Facebook’s “Village” plan raises questions

Daily Post Staff Writer

Facebook’s proposal to develop a 59-acre business park on Willow Road in Menlo Park into a “Village” with homes, stores and 1.75 million square feet of office space doesn’t answer some major questions about housing and traffic.

The unanswered questions include:

• How many jobs will it add?

• Where will they live, considering the region is in the midst of a housing shortage?

• How will they get to and from work? Traffic is already congested in the area.

To answer the first question, the city will probably apply a ratio of square feet per employee to the total of 1.75-million square feet of office space. Senior City Planner Kyle Perata said the planning department is still reviewing Facebook’s proposal and will decide later what ratio to use.

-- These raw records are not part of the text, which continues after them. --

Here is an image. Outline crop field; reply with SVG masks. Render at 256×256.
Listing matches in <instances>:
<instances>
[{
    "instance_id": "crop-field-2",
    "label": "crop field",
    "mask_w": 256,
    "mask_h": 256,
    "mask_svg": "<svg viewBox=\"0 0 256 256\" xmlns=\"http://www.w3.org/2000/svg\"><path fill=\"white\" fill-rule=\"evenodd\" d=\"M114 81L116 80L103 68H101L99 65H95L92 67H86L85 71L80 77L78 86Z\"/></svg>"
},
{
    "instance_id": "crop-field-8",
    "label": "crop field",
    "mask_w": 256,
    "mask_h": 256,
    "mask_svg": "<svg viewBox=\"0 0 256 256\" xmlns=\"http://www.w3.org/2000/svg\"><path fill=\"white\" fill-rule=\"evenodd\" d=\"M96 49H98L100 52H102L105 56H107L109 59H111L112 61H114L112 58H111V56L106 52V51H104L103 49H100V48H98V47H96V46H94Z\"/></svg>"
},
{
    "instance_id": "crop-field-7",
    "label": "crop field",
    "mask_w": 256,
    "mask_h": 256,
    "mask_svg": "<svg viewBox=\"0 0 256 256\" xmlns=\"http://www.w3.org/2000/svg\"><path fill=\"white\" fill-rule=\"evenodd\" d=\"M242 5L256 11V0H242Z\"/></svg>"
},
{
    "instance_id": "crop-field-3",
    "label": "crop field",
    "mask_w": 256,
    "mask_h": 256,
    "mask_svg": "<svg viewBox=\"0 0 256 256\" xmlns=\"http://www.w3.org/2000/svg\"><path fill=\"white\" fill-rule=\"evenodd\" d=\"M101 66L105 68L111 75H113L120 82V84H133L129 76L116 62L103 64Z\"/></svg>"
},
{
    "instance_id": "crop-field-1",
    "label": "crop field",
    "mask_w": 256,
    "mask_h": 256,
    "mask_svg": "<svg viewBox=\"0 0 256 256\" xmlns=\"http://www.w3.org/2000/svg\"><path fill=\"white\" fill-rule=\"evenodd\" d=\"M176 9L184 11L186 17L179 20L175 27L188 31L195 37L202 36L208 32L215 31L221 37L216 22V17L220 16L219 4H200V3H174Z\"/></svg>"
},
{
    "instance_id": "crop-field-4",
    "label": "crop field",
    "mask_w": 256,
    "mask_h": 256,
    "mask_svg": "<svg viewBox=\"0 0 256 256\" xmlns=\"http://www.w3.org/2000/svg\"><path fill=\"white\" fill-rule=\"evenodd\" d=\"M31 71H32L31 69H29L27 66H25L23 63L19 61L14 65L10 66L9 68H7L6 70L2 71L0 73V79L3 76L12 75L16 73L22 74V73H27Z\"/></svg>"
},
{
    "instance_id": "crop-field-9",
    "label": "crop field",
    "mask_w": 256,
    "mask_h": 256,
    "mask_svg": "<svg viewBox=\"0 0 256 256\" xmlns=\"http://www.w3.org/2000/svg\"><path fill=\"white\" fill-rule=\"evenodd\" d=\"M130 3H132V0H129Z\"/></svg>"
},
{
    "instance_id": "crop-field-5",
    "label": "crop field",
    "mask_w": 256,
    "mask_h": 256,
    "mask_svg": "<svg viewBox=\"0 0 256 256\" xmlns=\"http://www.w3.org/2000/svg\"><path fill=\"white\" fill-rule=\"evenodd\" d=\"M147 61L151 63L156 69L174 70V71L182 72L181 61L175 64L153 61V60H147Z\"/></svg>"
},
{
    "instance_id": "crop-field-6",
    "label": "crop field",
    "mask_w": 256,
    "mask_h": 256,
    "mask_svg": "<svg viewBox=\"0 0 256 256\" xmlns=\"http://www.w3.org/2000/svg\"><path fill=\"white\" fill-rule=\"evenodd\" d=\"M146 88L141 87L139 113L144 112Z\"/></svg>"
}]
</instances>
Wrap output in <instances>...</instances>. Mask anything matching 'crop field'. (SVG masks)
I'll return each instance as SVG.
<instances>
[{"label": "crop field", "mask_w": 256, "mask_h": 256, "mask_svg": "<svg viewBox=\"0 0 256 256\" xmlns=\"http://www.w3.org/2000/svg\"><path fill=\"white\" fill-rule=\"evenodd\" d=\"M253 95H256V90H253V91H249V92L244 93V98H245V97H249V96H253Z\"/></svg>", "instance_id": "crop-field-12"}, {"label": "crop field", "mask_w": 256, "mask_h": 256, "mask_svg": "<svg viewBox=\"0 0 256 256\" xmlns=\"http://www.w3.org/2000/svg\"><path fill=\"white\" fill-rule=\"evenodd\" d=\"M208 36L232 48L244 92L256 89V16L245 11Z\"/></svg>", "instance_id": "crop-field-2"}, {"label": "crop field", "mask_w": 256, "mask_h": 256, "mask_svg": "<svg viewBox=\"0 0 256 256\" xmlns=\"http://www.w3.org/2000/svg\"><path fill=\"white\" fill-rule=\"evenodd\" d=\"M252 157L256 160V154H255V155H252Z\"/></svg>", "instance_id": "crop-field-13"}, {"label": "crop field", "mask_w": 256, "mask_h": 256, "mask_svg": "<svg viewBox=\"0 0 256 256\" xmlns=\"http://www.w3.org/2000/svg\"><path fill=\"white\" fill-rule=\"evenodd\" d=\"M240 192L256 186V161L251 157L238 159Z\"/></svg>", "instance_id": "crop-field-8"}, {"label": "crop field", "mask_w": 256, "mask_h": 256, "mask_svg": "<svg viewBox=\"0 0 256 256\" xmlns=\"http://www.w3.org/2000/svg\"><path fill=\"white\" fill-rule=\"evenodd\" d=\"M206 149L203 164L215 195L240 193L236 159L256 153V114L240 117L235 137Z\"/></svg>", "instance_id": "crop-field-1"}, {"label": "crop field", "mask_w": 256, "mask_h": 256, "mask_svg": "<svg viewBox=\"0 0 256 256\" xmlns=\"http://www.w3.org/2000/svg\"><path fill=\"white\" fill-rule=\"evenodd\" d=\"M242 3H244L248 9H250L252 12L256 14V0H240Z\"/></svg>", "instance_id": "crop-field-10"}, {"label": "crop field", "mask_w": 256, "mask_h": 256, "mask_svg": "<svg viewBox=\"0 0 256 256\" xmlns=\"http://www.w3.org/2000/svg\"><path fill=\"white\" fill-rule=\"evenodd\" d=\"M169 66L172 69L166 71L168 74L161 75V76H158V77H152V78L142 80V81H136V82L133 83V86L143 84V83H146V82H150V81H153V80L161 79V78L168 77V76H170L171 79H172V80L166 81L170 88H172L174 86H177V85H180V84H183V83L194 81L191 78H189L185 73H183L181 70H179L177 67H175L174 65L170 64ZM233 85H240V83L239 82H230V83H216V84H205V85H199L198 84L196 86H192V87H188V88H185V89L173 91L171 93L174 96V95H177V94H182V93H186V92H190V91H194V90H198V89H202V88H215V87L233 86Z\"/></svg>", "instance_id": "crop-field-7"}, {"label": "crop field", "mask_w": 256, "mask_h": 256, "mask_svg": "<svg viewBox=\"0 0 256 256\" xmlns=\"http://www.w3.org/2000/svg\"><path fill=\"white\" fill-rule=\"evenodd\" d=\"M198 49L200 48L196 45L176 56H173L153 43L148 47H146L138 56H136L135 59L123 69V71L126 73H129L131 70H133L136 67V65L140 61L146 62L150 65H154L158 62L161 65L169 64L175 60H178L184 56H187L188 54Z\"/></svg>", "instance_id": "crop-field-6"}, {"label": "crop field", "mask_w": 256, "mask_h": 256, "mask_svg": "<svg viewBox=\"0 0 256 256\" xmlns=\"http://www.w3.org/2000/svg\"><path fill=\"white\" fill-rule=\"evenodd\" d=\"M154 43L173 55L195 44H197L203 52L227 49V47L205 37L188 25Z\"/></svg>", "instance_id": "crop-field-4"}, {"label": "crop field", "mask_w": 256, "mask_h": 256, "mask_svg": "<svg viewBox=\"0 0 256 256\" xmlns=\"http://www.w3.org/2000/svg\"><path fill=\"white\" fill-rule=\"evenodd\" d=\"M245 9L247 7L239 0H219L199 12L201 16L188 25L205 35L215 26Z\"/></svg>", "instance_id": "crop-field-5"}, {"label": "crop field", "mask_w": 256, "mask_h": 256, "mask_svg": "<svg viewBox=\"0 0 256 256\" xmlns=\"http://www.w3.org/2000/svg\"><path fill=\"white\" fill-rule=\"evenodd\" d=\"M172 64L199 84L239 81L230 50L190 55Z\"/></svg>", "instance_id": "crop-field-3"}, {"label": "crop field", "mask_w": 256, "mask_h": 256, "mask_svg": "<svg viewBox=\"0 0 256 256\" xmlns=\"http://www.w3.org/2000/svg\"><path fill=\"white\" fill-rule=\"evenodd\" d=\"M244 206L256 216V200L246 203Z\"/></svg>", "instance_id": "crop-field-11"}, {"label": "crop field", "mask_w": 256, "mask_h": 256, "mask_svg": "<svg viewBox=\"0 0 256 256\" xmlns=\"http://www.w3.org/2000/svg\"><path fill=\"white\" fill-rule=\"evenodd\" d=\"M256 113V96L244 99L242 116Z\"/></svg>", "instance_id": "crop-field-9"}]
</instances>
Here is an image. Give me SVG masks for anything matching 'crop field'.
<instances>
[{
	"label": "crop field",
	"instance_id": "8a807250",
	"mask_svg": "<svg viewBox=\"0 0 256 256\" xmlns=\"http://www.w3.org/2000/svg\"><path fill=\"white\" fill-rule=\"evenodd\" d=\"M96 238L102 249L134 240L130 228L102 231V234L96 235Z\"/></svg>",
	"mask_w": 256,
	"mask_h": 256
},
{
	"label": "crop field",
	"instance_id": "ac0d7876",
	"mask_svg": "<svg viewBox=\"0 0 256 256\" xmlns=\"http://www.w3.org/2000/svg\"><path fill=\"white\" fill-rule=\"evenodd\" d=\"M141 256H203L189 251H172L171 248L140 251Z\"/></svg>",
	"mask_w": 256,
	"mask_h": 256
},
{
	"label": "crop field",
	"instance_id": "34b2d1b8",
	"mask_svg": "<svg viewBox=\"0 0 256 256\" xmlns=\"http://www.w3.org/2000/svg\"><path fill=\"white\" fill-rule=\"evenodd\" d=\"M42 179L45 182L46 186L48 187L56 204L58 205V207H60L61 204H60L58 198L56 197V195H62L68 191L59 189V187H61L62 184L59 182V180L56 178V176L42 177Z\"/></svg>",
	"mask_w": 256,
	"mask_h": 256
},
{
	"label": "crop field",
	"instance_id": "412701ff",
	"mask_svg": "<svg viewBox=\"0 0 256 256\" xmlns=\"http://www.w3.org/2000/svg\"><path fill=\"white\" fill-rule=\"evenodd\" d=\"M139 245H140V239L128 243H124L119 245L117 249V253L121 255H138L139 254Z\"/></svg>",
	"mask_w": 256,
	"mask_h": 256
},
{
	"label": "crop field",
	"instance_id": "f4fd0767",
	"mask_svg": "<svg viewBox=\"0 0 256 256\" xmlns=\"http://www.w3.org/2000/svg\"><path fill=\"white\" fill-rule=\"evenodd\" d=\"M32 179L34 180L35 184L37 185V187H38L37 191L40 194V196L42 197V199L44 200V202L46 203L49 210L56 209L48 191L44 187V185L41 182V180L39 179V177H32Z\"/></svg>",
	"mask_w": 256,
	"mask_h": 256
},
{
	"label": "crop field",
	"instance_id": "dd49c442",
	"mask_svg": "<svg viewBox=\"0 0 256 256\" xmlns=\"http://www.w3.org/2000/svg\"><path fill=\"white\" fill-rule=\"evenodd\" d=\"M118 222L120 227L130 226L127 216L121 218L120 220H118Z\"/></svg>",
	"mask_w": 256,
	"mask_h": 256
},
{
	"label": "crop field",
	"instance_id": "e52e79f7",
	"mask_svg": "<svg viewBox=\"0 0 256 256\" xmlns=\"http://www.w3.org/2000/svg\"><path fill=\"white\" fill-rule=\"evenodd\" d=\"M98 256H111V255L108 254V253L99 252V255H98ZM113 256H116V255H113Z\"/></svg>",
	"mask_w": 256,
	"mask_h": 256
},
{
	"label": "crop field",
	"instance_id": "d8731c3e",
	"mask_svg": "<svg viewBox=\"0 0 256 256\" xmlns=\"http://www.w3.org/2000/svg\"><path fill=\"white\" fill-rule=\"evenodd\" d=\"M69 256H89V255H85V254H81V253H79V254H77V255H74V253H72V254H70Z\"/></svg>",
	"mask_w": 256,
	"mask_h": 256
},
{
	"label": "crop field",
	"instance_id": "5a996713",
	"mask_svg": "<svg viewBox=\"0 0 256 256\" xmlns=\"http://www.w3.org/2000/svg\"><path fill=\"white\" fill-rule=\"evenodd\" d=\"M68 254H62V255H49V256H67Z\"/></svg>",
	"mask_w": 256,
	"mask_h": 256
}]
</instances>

At one time, it was a rule of thumb that a company needed 250 square feet per employee. That’s when companies were fond of having employees work in a cubicle. Today, tech companies have dropped the cubicles for benches, where workers sit shoulder to shoulder. Today, the ratio for tech companies is 150 square feet per employee.
Using that ratio, the village would have 11,666 employees.

Facebook declined to say how many employees it would put in the village.
However, the company’s current expansion on Constitution Drive will provide office space for 6,550 new employees once completed.

The city budget says that Facebook — the city’s largest employer by far — has a total of 9,350 employees. They work in two areas, the old SunMicrosystems campus on the Bayfront Expressway and the Frank Gehry-designed building at Bayfront and Willow that opened last year.


Another question is where will the employees live? The 1,500 homes in the Village project were promised during the approval project of the Constitution Drive development. No additional homes were proposed for the 1.75 million square foot office expansion.

Of the 1,500 homes in the Village, 225 will be for low-income renters, a requirement of city approval of the Constitution Drive project.

According to the Village project description, 400 of the homes are slated to be built by 2021, then the first phase of the office development will be completed. The other 1,100 homes will be built during the company’s “phase two” of construction, which could be built at least three years after the first phase is completed, according to the project description.

“With 1,500 housing units, Facebook isn’t holding up its end of the bargain,” said Brielle Johnck, a member of Voters for Equitable and Responsible Growth, or VERG. “Facebook has a moral obligation to house their office employees and the Menlo Park Council has the duty to require Facebook to do just that.”

Will council push for housing?

According to city planner Perata, it’s up to council members to ask for more housing, if they wish to do so. He said the planning process is still in its early stages, and no council meetings about the Village project have been held.

Former council candidate Cecilia Taylor said Facebook is adding to the city’s housing problem, but is wary of adding more housing to the east side of Highway 101 due to the congestion that already exists there.

Taylor and Johnck are also concerned that the Village will only make traffic worse.
In the social media company’s announcement of the project on Friday, it mentioned that use of the abandoned Dumbarton rail line might be a solution.

The Dumbarton

The Dumbarton, which stopped running in 1982, extended from the East Bay, across the Bay on a rail bridge parallel to the existing highway bridge, and then along the Bayfront Expressway. From there, it cuts through several neighborhoods until it connects with the Caltrain tracks in Redwood City.

Restarting the Dumbarton line would require the rehabilitation or reconstruction of the bridge. One study, in 1999, put the cost of the necessary improvements at $130 million. With inflation, that would cost about $190 million today.
Taylor said Facebook’s interest in rebuilding the Dumbarton rail line is “promising.”
“This would get Facebook employees out of their cars and out of the Belle Haven neighborhood. The council should make the rebuilding of the old Dumbarton Bridge rail project a requirement (for the project,” Taylor said.

Johnck also expressed interest in the Dumbarton rail corridor, saying it would relieve neighborhoods that experience a lot of cut through traffic.

However, Facebook doesn’t lay out any plans in the Village proposal for revamping the abandoned rail line, but does include a plaza for when the corridor is completed.
Facebook previously committed to funding a series of transportation studies, including a $1 million study on the abandoned rail line. Facebook said if a project proposal comes out of the study, it would contribute $1 million toward the project.

The Village proposal is currently being reviewed by city planners and it is unknown when there may be any meetings regarding the project.